Kelompok Kecil di Asrama

Oleh : A. K. Syukri Hadjat

Setiap individu punya kecenderungan untuk hidup mengelompok dalam bentuk makro atau mikro. Setuju atau tidak ini adalah fitrah kemanusiaan (human attitude) yang sudah ada sejak dari sononya. Kebersamaan di Asrama Realino yang berjumlah ratusan mahasiswa berasal dari seluruh penjuru tanah air dengan berbagai suku, agama, clan adat istiadat, jelas merupakan kelompok kecil dalam kehidupan berbangsa. Kalau pinjam istilah Mas Bambang Ismawan…. suatu “Indonesia mini”.

Titik pandang yang ingin ditonjolkan di Asrama Realino adalah tumbuhnya kelompok persahabatan yang sama sekali terlepas dari pengaruh kesukuan, agama, dan adat istiadat. Biasanya, kelompok ini terbatas jumlahnya paling banyak 10 orang clan terkecil 2 orang. Namun uniknya, setiap orang bisa punya dua sampai tiga kelompok atau lebih. Misalnya, di kelompok A dia bergabung karena hobi olah raga dan di kelompok B karena suka pada kesenian.

Angkatan 1958 seluruhnya berjumlah 35 orang, antara lain Ari Sudarsono, Amiruddin, Herman Gadi Djou, Rusdi Wahab, Samsul Hadi, Handjilin, Louis Wangge, Albert Oei, Takai San (Jepang) yang belajar di Fakultas Sastra UGM.

Di angkatan’58 saya akrab dengan Amiruddin, Rusdi Wahab. Louis Wangge. Herman Gadi Djon, dan lain-lain. Tetapi kelompok “pribadi” kami hanya berempat, yakni Soedarto Djacaria, Ari Soedarsono, Wiyoko Munthalib (almarhum). Mas “Jack” dan Mas “W.M.” keduanya angkatan 1956. Mas “Pentul” dan Mas “Soekir” angkatan 1956. Panggilan ini merupakan nick name masing-masing.
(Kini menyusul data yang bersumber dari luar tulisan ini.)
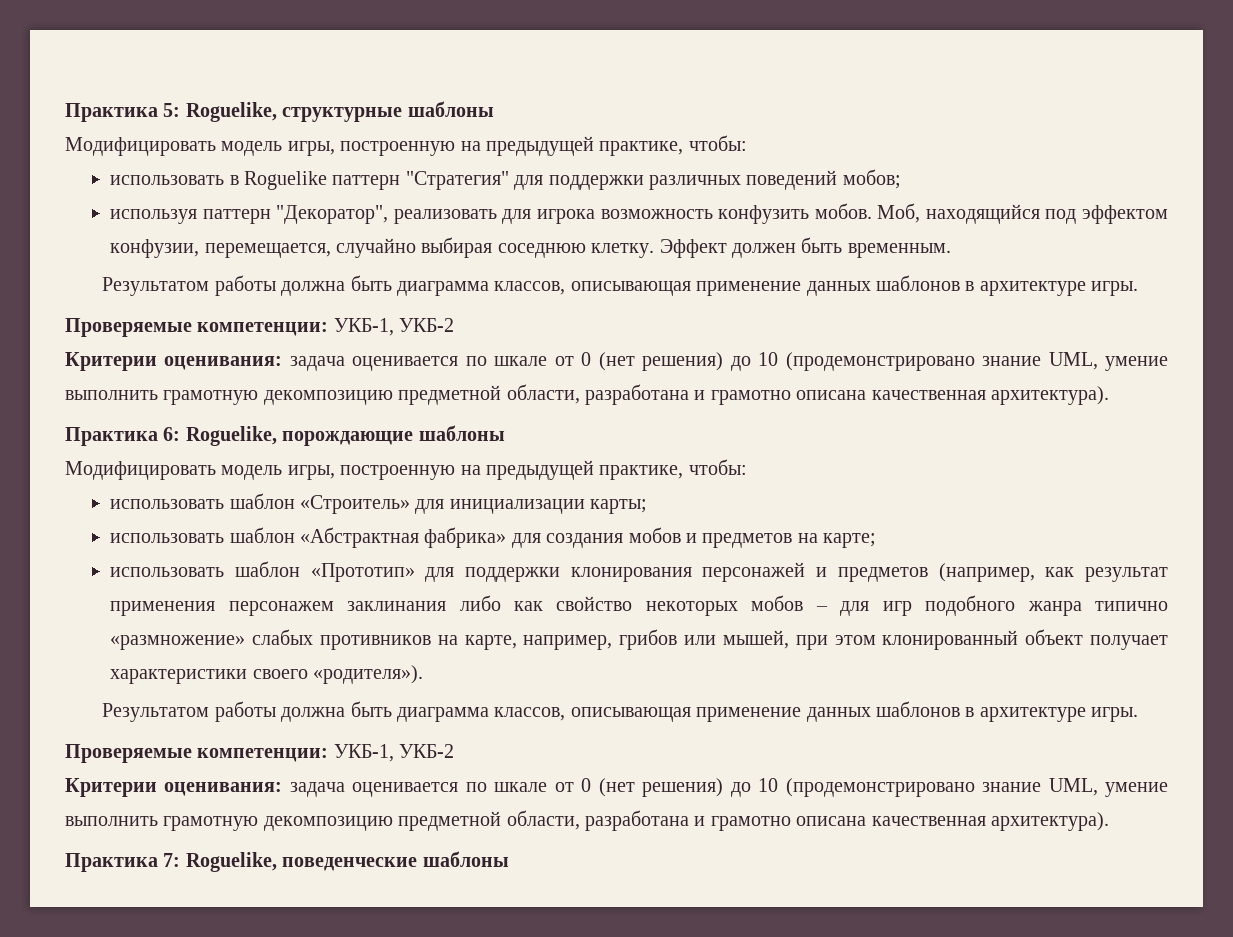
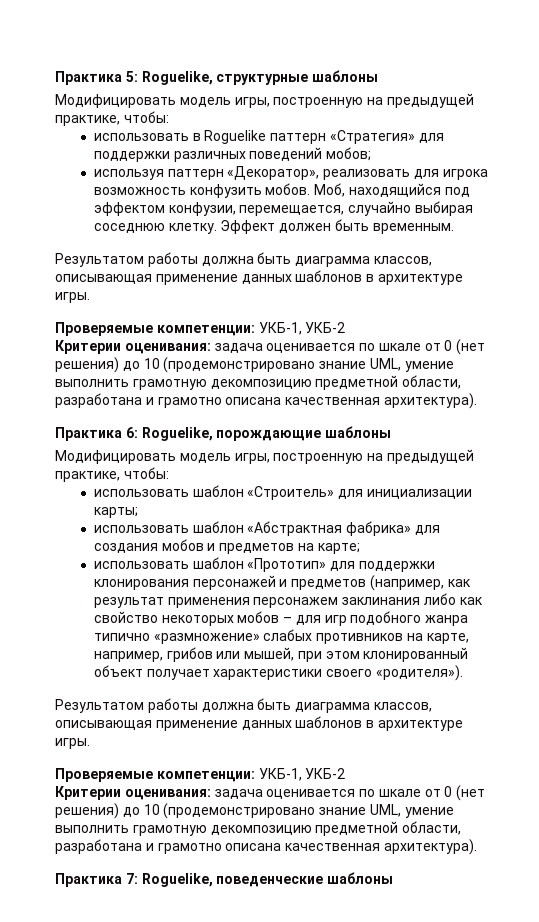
[405,171,509,190] "Стратегия" -> [329,130,415,144] «Стратегия»
[276,205,389,224] "Декоратор", -> [227,166,320,180] «Декоратор»,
Ketika keluar dari asrama Realino semuanya terjun menurut garis tangan masing-masing. “Jack” jadi pejabat di Departemen Perhubungan (terakhir Direktur keuangan Perum Pelabuhan I di Medan). “W. M.” di Departemen Perindustrian (pernah menjabat Direktur P. N. Kimia Cilacap dan wafat sekitar tahun 1985). “Pentul” jadi pejabat di Departemen Kehutanan (terakhir Staf Ahli Menteri) dan saya sendiri jadi wartawan bersama Mas J.B. Soepardjono (almarhum) angkatan 1956. Anehnya, saya dan Mas “Par” membuat kelompok baru setelah di FORSINO. Waktu saya masuk asrama, dia sudah keluar dan tidak sempat kenal. Terakhir dia sebagai wartawan KBN ANTARA.

Apa yang saya rasakan sekarang adalah suatu nostalgia yang mengandung unsur-unsur keharuan dan kebahagiaan. Terharu ketika kita sama-sama “ngepit” dari Demangan ke Fakultas masing-masing dan berbahagia ketika kumpul di Jakarta dan saling berkunjung dengan “ngebil” sambil bawa anak-anak sekeluarga.

Jiwa dan “kelompok kecil” itu, di saat Realino terpaksa ditutup pada tahun 1991 ternyata tidak keluar dari orbit “kelompok besar” yang terwujud dalam FORSINO (Forum Komunikasi Realino) yang langsung dibentuk tahun itu juga.

Sekarang saya rasakan dengan “menghilangnya” satu per satu anggota kelompok itu sesuai kodrat Ilahi maka FORSINO tumbuh semakin kekar sebagai kelompok besar yang tetap menjadi perekat baik dari angkatan 1952 sampai angkatan terakhir 1989.

Terus terang kelompok kita sekarang tidak lagi terbatas dari angkatan masing-masing. Saya merasa damai dengan jiwa Realino Sapientia et virtus, ketika adik-dik bahkan lebih tepat sebagai pantaran anak-anak kami senantiasa menempatkan diri mereka sebagai kerabat sejati yang ikhlas.